Klingt das plausibel?«
    Siebente Schwester hatte sich hochgerappelt und schnüffelte
an der gläsernen Zelle, in welcher der um ein Haar verschiedene
Herzog Felix Politowski festsaß. »Hab Festival gesagt,
Passagier muss jetzt bald hochgeladen werden«, erklärte sie
mit polternder Stimme. »Du erzählst Geschichte?
Ehrenschuld?«
    »Später«, erwiderte Martin.
    »Okay.« Siebente Schwester schnappte mit den Zähnen
in der Luft herum. »Dein Konto bei Mythenbank jetzt nicht
gedeckt. Ich regle das. Ihr nun baldig nach Plotsk geht?«
    »Ehe der Koffer bäng-bäng macht«,
bestätigte Martin und stand leicht schwankend auf. Als er das
Gewicht auf ein Knie verlagerte, zuckte er zusammen.
»Rachel?«
    »Ich komme.« Die schwarzen Flecken in ihrem Blickfeld
waren fast verschwunden. »Okay. Hm, wenn wir ihn fesseln und
dann in eure wandelnde Hütte verfrachten, können wir uns
später um seine Gehirnwäsche kümmern.
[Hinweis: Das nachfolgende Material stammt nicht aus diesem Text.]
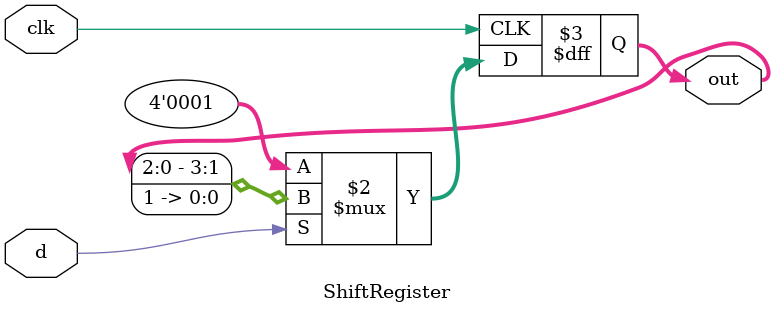
<source format=sv>
module Reset(input logic clk,
				 output logic reset);
	
	logic [3:0]out;
	logic d;
	ShiftRegister shiftRegister(clk, d, out);
	
	logic mux1_out;
	always_comb begin
		case(out)
			4'b0001: 	mux1_out = 0;
			4'b0011:		mux1_out = 0;
			4'b0111:		mux1_out = 0;
			4'b1111:		mux1_out = 0;
			default: 	mux1_out = 1;
		endcase
	end
	
	always_comb begin
		case(mux1_out)
			1:  	d = 0;
			0: 	d = 1;
		endcase
	end
	
	assign reset = ~out[3];

endmodule 

module ShiftRegister(input logic clk,
							input logic d,
							output logic [3:0]out);
			
	always_ff@(posedge clk) begin
		out <= d ? {out[2:0],1'b1} : 4'b0001; 
	end
							
							
							
endmodule 
</source>
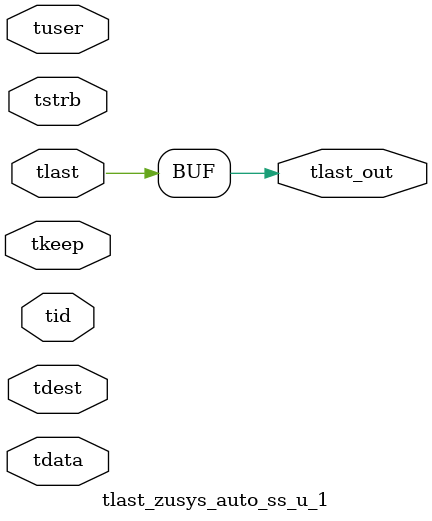
<source format=v>


`timescale 1ps/1ps

module tlast_zusys_auto_ss_u_1 #
(
parameter C_S_AXIS_TID_WIDTH   = 1,
parameter C_S_AXIS_TUSER_WIDTH = 0,
parameter C_S_AXIS_TDATA_WIDTH = 0,
parameter C_S_AXIS_TDEST_WIDTH = 0
)
(
input  [(C_S_AXIS_TID_WIDTH   == 0 ? 1 : C_S_AXIS_TID_WIDTH)-1:0       ] tid,
input  [(C_S_AXIS_TDATA_WIDTH == 0 ? 1 : C_S_AXIS_TDATA_WIDTH)-1:0     ] tdata,
input  [(C_S_AXIS_TUSER_WIDTH == 0 ? 1 : C_S_AXIS_TUSER_WIDTH)-1:0     ] tuser,
input  [(C_S_AXIS_TDEST_WIDTH == 0 ? 1 : C_S_AXIS_TDEST_WIDTH)-1:0     ] tdest,
input  [(C_S_AXIS_TDATA_WIDTH/8)-1:0 ] tkeep,
input  [(C_S_AXIS_TDATA_WIDTH/8)-1:0 ] tstrb,
input  [0:0]                                                             tlast,
output                                                                   tlast_out
);

assign tlast_out = {tlast[0]};

endmodule


</source>
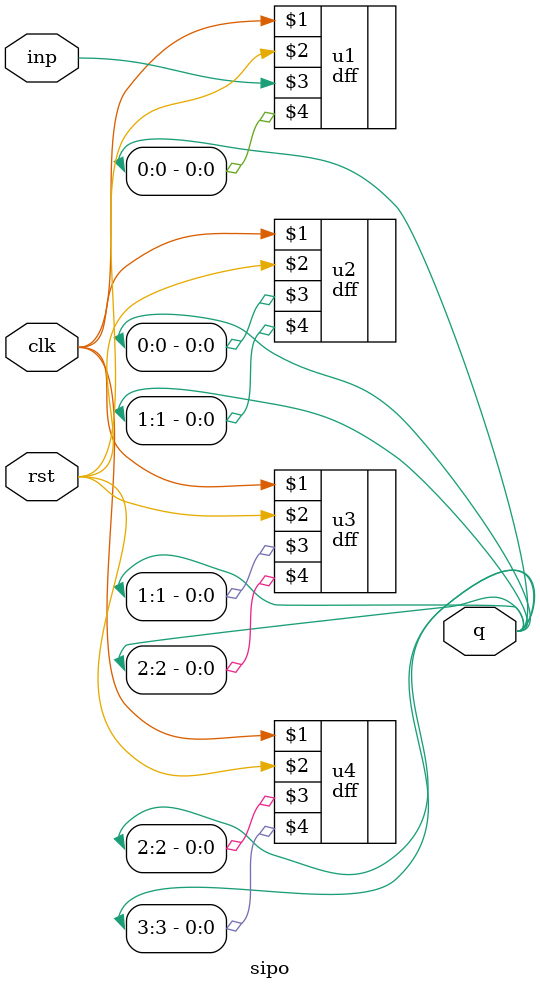
<source format=v>
`timescale 1ns / 1ps

module sipo(clk, rst, inp, q);

input clk, rst, inp;
output [3:0]q;

dff u1(clk, rst, inp, q[0]);
dff u2(clk, rst, q[0], q[1]);
dff u3(clk, rst, q[1], q[2]);
dff u4(clk, rst, q[2], q[3]);

endmodule

</source>
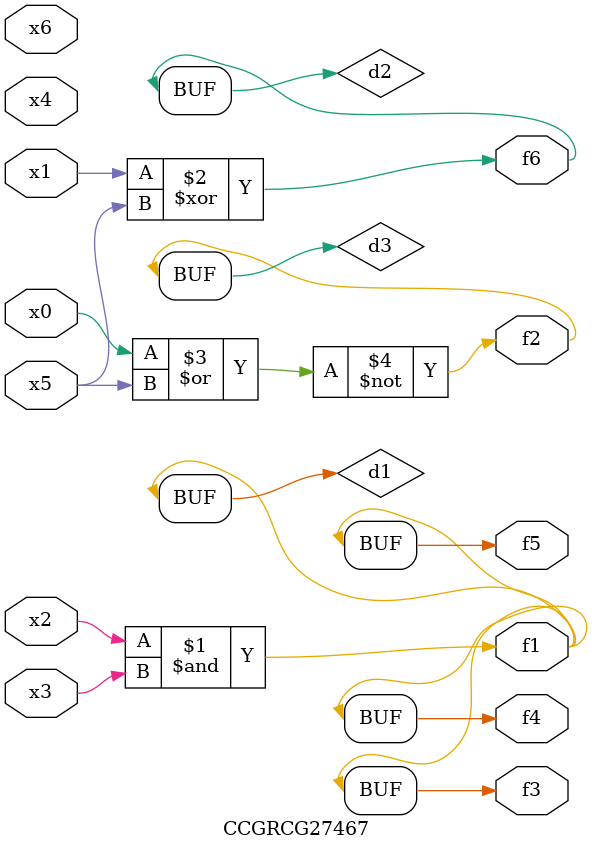
<source format=v>
module CCGRCG27467(
	input x0, x1, x2, x3, x4, x5, x6,
	output f1, f2, f3, f4, f5, f6
);

	wire d1, d2, d3;

	and (d1, x2, x3);
	xor (d2, x1, x5);
	nor (d3, x0, x5);
	assign f1 = d1;
	assign f2 = d3;
	assign f3 = d1;
	assign f4 = d1;
	assign f5 = d1;
	assign f6 = d2;
endmodule

</source>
Müssen doch
nachsehen, ob mehr in ihm steckt als ein Mensch, der auf Mord
programmiert ist.«
    »Einverstanden.« Burija schwieg kurz. »Damit hab
ich nicht gerechnet.«
    »Wir auch nicht«, erwiderte sie kurz angebunden.
»Kommen Sie, lassen Sie uns gehen, ehe dieses Ding
explodiert.«
    Sie ließen die tickende Bombe der Revolution hinter sich.
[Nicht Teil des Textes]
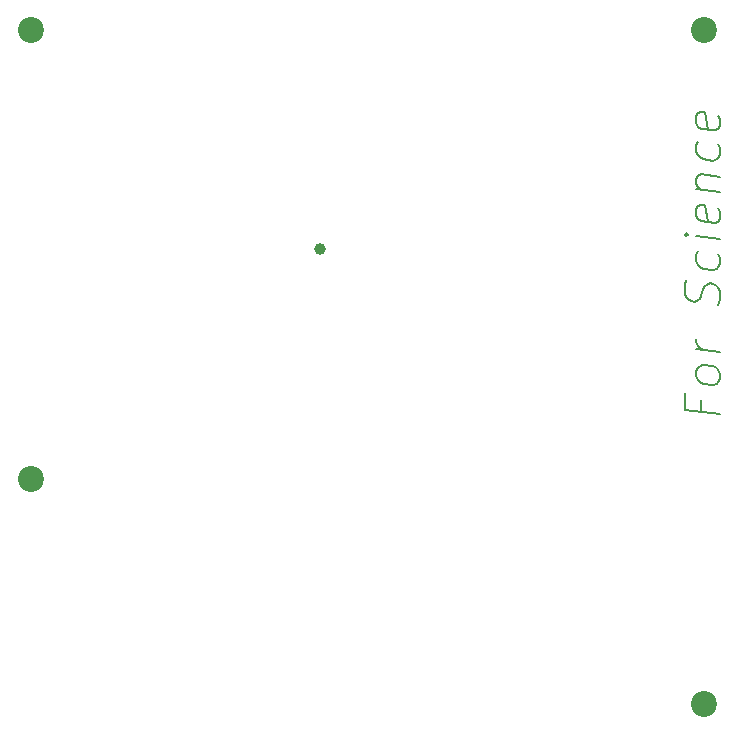
<source format=gbr>
G04 #@! TF.GenerationSoftware,KiCad,Pcbnew,(5.1.10)-1*
G04 #@! TF.CreationDate,2021-08-15T20:32:39-04:00*
G04 #@! TF.ProjectId,plate,706c6174-652e-46b6-9963-61645f706362,rev?*
G04 #@! TF.SameCoordinates,Original*
G04 #@! TF.FileFunction,Soldermask,Top*
G04 #@! TF.FilePolarity,Negative*
%FSLAX46Y46*%
G04 Gerber Fmt 4.6, Leading zero omitted, Abs format (unit mm)*
G04 Created by KiCad (PCBNEW (5.1.10)-1) date 2021-08-15 20:32:39*
%MOMM*%
%LPD*%
G01*
G04 APERTURE LIST*
%ADD10C,0.150000*%
%ADD11C,2.200000*%
%ADD12C,1.000000*%
G04 APERTURE END LIST*
D10*
X155302294Y-94815568D02*
X155302294Y-95815568D01*
X156873722Y-96011997D02*
X153873722Y-95636997D01*
X153873722Y-94208426D01*
X156873722Y-93011997D02*
X156730865Y-93279854D01*
X156588008Y-93404854D01*
X156302294Y-93511997D01*
X155445151Y-93404854D01*
X155159437Y-93226283D01*
X155016580Y-93065568D01*
X154873722Y-92761997D01*
X154873722Y-92333426D01*
X155016580Y-92065568D01*
X155159437Y-91940568D01*
X155445151Y-91833426D01*
X156302294Y-91940568D01*
X156588008Y-92119140D01*
X156730865Y-92279854D01*
X156873722Y-92583426D01*
X156873722Y-93011997D01*
X156873722Y-90726283D02*
X154873722Y-90476283D01*
X155445151Y-90547711D02*
X155159437Y-90369140D01*
X155016580Y-90208426D01*
X154873722Y-89904854D01*
X154873722Y-89619140D01*
X156730865Y-86708426D02*
X156873722Y-86297711D01*
X156873722Y-85583426D01*
X156730865Y-85279854D01*
X156588008Y-85119140D01*
X156302294Y-84940568D01*
X156016580Y-84904854D01*
X155730865Y-85011997D01*
X155588008Y-85136997D01*
X155445151Y-85404854D01*
X155302294Y-85958426D01*
X155159437Y-86226283D01*
X155016580Y-86351283D01*
X154730865Y-86458426D01*
X154445151Y-86422711D01*
X154159437Y-86244140D01*
X154016580Y-86083426D01*
X153873722Y-85779854D01*
X153873722Y-85065568D01*
X154016580Y-84654854D01*
X156730865Y-82422711D02*
X156873722Y-82726283D01*
X156873722Y-83297711D01*
X156730865Y-83565568D01*
X156588008Y-83690568D01*
X156302294Y-83797711D01*
X155445151Y-83690568D01*
X155159437Y-83511997D01*
X155016580Y-83351283D01*
X154873722Y-83047711D01*
X154873722Y-82476283D01*
X155016580Y-82208426D01*
X156873722Y-81154854D02*
X154873722Y-80904854D01*
X153873722Y-80779854D02*
X154016580Y-80940568D01*
X154159437Y-80815568D01*
X154016580Y-80654854D01*
X153873722Y-80779854D01*
X154159437Y-80815568D01*
X156730865Y-78565568D02*
X156873722Y-78869140D01*
X156873722Y-79440568D01*
X156730865Y-79708426D01*
X156445151Y-79815568D01*
X155302294Y-79672711D01*
X155016580Y-79494140D01*
X154873722Y-79190568D01*
X154873722Y-78619140D01*
X155016580Y-78351283D01*
X155302294Y-78244140D01*
X155588008Y-78279854D01*
X155873722Y-79744140D01*
X154873722Y-76904854D02*
X156873722Y-77154854D01*
X155159437Y-76940568D02*
X155016580Y-76779854D01*
X154873722Y-76476283D01*
X154873722Y-76047711D01*
X155016580Y-75779854D01*
X155302294Y-75672711D01*
X156873722Y-75869140D01*
X156730865Y-73136997D02*
X156873722Y-73440568D01*
X156873722Y-74011997D01*
X156730865Y-74279854D01*
X156588008Y-74404854D01*
X156302294Y-74511997D01*
X155445151Y-74404854D01*
X155159437Y-74226283D01*
X155016580Y-74065568D01*
X154873722Y-73761997D01*
X154873722Y-73190568D01*
X155016580Y-72922711D01*
X156730865Y-70708426D02*
X156873722Y-71011997D01*
X156873722Y-71583426D01*
X156730865Y-71851283D01*
X156445151Y-71958426D01*
X155302294Y-71815568D01*
X155016580Y-71636997D01*
X154873722Y-71333426D01*
X154873722Y-70761997D01*
X155016580Y-70494140D01*
X155302294Y-70386997D01*
X155588008Y-70422711D01*
X155873722Y-71886997D01*
D11*
X155496260Y-120484900D03*
D12*
X123000000Y-82000000D03*
D11*
X98500000Y-101500000D03*
X98500000Y-63500000D03*
X155500000Y-63500000D03*
M02*

</source>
Und auch das letzte Überbleibsel des Ancien Regime, das
seine materielle Gestalt jetzt nie mehr verändern würde.
Gemeinsam stolperten sie den Hügel hinab, auf die Straße
zu, die nach Plotsk führte.

 
epilog
     
     
    Sobald die Neuigkeit, dass Admiral Kurtz wundersamerweise im
Herzoglichen Palast aufgetaucht war, in der Stadt die Runde gemacht
hatte, setzte sich ein zarter Anschein von Normalität durch. Die
Revolutionsausschüsse, die in der Getreidebörse
zusammengezogen waren, beobachteten die Lage mit einiger Sorge, aber
den einfachen Leuten war sie gar nicht so unlieb. Die meisten von
ihnen waren verwirrt, desorientiert und aufgrund der seltsamen
Vorkommnisse völlig aus der Bahn geworfen. Und die anderen
hatten die Stadt größtenteils schon verlassen. Die
Überlebenden schlossen sich inmitten der Ruinen früherer
Gewissheiten zum gegenseitigen Trost zusammen, ernährten sich
von dem Manna, das die Maschinen des Festivals ihnen spendeten, und
beteten.
    Der verblüffend gute Gesundheitszustand des Admirals hielt
weiterhin an. Wie Robard schon früher aufgefallen war, traten
bei den Menschen, die das Festival überlebt hatten,
Alterskrankheiten aus gutem Grund nur äußerst selten auf.